--- RECORDS SUPPLIED Enclosed Below ---

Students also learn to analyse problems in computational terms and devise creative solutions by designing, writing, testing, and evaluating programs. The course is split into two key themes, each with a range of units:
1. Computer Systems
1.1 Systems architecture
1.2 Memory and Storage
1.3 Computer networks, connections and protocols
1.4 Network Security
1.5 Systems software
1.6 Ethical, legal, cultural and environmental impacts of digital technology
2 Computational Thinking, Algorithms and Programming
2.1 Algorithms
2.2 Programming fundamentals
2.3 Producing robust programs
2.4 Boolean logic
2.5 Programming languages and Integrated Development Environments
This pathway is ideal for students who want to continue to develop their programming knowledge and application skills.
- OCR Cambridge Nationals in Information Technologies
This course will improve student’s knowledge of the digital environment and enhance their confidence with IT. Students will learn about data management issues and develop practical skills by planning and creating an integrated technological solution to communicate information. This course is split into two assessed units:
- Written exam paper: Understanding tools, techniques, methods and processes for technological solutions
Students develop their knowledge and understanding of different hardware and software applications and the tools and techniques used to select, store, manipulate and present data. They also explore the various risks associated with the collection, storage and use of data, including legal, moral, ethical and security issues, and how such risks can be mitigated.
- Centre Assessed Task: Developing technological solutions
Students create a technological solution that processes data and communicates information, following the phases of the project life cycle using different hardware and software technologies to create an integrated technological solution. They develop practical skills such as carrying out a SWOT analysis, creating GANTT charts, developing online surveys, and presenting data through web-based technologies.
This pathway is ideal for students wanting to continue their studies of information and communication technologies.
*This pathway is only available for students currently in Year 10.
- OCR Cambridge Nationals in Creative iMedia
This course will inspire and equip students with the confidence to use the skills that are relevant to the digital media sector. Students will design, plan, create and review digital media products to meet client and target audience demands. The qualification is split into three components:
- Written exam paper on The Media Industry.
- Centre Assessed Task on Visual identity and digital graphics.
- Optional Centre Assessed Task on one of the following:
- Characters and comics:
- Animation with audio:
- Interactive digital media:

--- End of Enclosed RECORDS SUPPLIED ---

**EXERCISE OBJECTIVE:** Please repeat each line from the one with "- Optional Centre" through the last line of the data above, and add nothing.

**SOLUTION TO THE EXERCISE:**
- Optional Centre Assessed Task on one of the following:
- Characters and comics:
- Animation with audio:
- Interactive digital media:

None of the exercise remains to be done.